Sanofi and the ESRF investigated bi-specific antibodies, specifically CODVIg, which has a distinctive architecture enabling it to bind independently to two antigens in any sequence with strong affinity. CODVIg binds to IL4 and IL13 key cytokines essential in immune function and pertinent to conditions like asthma and allergies, and which play crucial roles in cancer immunotherapy treatments. Understanding the 3D structure of the versatile antibody CODVIg is therefore crucial for therapeutic applications.

Cryo-electron microscopy (cryo-EM) at beamline CM01 was used to investigate the interaction between CODVIg and the IL13 antigen. The flexibility of CODVIg presented challenges, even in cryo-EM, necessitating extensive data collection or the presence of a stabilising partner antibody. Both approaches were integrated, and a 4Å-resolution structure of the CODVFab:IL13 complex was thus obtained (Figure 128), revealing for the first time the CODV-IL13 interface and the flexibility of the Fc region of CODVIg.

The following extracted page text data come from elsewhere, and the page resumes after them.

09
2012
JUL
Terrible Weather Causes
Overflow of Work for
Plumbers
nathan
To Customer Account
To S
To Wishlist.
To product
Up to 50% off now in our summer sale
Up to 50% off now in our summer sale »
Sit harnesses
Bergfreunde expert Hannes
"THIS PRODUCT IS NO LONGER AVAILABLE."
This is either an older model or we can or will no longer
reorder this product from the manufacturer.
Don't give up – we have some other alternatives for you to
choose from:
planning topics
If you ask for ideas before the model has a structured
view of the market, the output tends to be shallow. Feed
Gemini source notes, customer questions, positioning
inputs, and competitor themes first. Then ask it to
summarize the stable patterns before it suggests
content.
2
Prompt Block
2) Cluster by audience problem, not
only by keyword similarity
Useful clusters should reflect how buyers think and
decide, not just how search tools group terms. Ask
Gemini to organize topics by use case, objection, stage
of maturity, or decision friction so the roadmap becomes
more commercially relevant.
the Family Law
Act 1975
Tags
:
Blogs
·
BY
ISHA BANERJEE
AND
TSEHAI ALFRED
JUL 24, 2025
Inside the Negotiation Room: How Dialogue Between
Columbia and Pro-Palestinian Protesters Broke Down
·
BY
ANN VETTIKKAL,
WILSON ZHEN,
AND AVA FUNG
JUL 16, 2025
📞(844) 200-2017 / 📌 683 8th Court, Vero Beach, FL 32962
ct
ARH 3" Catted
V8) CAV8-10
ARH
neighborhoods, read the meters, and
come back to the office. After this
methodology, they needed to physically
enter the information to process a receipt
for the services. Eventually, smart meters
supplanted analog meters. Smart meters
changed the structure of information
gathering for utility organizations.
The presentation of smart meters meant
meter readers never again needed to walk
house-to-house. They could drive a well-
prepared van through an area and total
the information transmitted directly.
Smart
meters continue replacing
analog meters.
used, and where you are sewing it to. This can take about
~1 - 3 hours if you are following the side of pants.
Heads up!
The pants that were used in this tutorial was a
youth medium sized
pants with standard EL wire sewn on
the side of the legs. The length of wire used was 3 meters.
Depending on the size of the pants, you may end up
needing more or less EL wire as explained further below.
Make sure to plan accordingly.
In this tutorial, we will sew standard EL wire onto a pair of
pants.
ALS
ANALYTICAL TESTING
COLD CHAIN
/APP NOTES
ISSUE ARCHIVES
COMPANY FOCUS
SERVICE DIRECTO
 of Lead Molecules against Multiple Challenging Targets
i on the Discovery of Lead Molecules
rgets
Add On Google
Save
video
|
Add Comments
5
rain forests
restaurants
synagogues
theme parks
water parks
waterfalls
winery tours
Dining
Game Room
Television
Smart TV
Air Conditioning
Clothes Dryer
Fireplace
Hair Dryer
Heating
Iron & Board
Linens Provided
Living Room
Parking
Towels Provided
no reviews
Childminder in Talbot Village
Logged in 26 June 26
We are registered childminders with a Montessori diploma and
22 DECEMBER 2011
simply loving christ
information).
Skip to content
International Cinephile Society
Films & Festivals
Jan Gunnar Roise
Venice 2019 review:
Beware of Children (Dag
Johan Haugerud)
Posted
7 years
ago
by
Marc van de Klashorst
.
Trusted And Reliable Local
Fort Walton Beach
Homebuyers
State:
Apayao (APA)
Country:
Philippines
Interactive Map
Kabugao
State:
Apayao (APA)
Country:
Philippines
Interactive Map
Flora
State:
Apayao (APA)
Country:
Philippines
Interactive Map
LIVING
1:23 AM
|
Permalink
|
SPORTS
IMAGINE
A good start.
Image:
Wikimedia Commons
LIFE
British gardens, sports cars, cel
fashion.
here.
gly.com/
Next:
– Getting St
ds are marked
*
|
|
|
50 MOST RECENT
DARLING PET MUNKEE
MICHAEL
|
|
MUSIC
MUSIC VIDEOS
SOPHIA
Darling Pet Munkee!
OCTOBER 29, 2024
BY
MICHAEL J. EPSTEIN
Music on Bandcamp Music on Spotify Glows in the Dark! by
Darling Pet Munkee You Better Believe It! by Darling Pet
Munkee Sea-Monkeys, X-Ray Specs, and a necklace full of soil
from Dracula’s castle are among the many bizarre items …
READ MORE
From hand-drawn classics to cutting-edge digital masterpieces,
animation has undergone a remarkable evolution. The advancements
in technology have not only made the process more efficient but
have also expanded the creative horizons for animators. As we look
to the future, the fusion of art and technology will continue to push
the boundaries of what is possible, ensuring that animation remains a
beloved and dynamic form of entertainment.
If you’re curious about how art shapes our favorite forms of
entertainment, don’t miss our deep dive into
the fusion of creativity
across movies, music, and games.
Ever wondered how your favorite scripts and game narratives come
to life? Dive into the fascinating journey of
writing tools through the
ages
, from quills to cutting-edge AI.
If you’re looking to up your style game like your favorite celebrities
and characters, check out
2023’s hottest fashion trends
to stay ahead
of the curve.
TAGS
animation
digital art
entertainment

Cryo-EM unveiled insights into the binding interface, stoichiometry, and structural changes upon IL13 binding, highlighting cryo-EM s potential for visualising complex antibody-antigen interactions. Understanding structures like CODVIg informs effective therapy and cancer immunotherapy development.

PRINCIPAL PUBLICATION AND AUTHORS

Structural insights into the bi-specific cross-over dual variable antibody architecture by cryo-EM, D. Fernandez-Martinez (a,b), M. Tully (a), G. Leonard (a), M. Mathieu (b), E. Kandiah (a), Sci. Rep. 13, 8694 (2023); https:/doi.org/10.1038/s41598-023-35678-4 (a) ESRF (b) Sanofi R&D, Bio Structure and Biophysics, Centre de Recherche Vitry-sur-Seine (France)

Fig. 128: 3D Cryo-EM reconstruction of CODVFab:IL13:RefAb (TC) and its CODVFab:IL13 interface. Constant domains: orange; IL4 binding domains: purple; IL13 binding domains: green. RefAb is in orange (heavy chain) and yellow (light chain).